*INFORMATION SUPPLIED*:
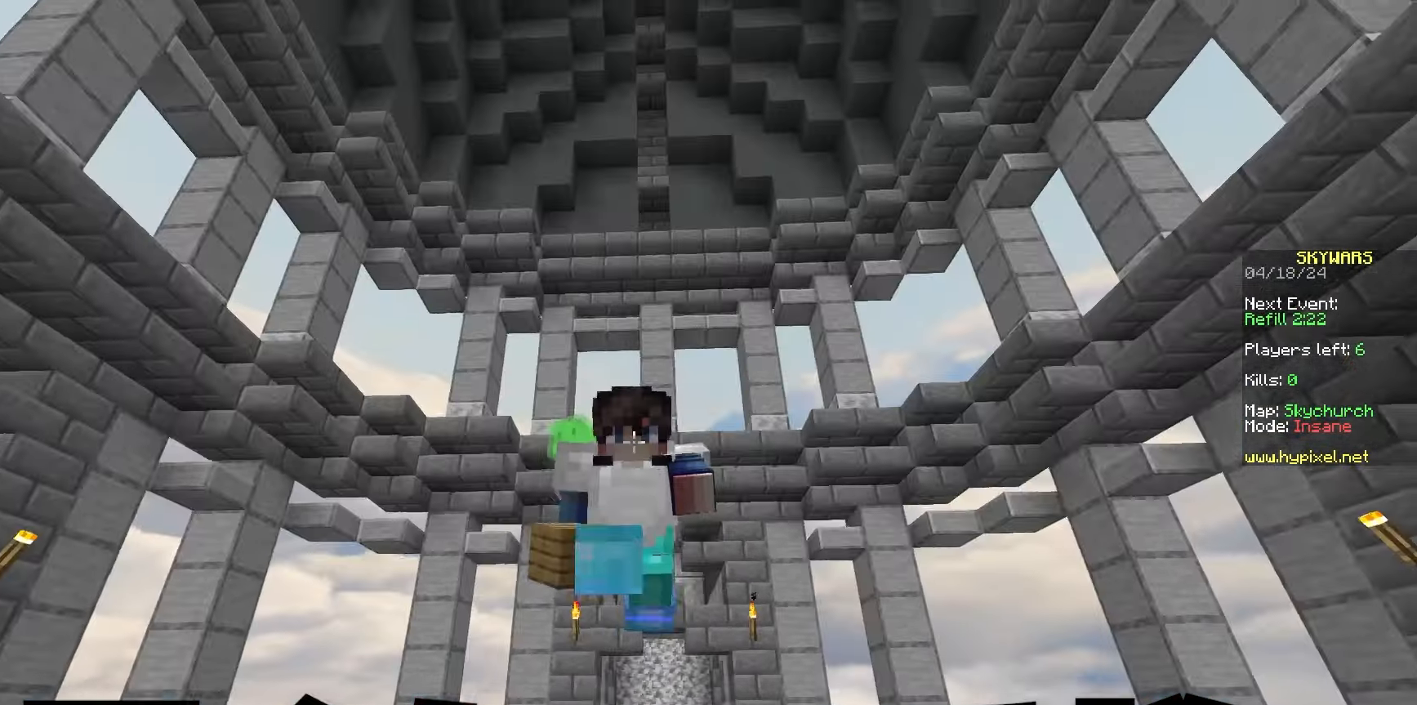
{"keys": ["space", "w"], "mouse": [], "events": []}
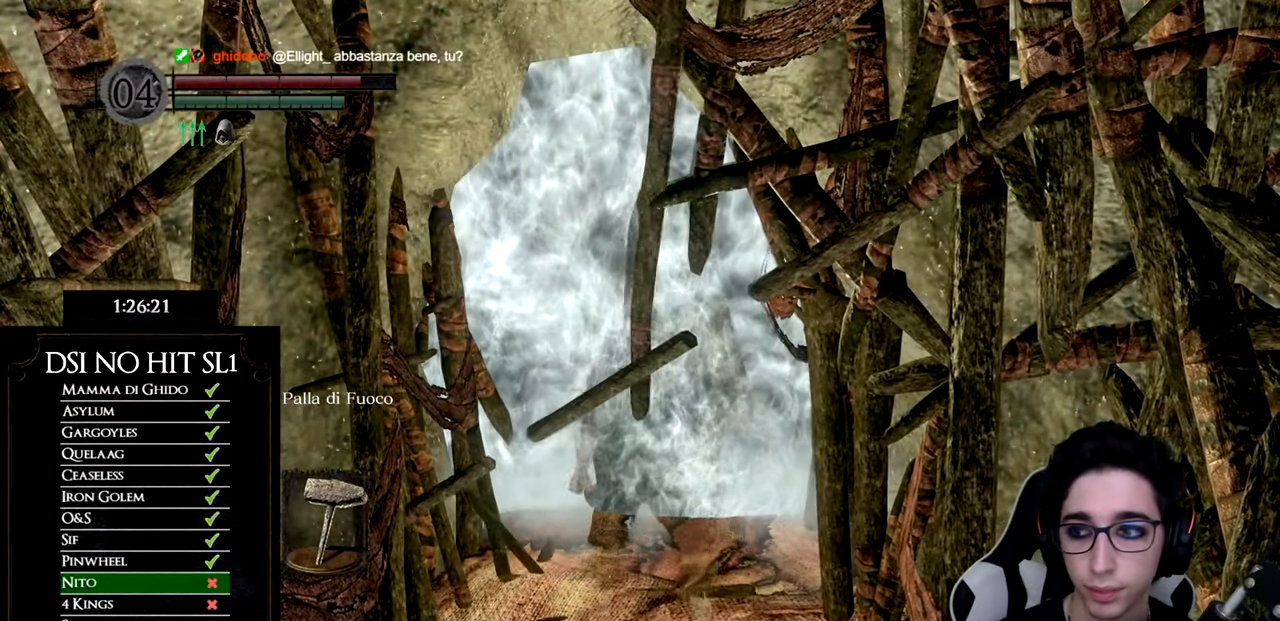
Gameplay with a controller (Xbox layout); each line is a JSON object with the inputs held at the frame after it. "events" lists button and stick changes between this image and that frame as [ms after this image, input, new state], when the widget could be followed in between.
{"buttons": [], "left_stick": "up", "right_stick": "center", "events": []}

*ASSIGNMENT*: Restate the whole listing above exactly, please, omitting every image.

*PROBLEM SOLUTION*:
{"keys": ["space", "w"], "mouse": [], "events": []}
Gameplay with a controller (Xbox layout); each line is a JSON object with the inputs held at the frame after it. "events" lists button and stick changes between this image and that frame as [ms after this image, input, new state], when the widget could be followed in between.
{"buttons": [], "left_stick": "up", "right_stick": "center", "events": []}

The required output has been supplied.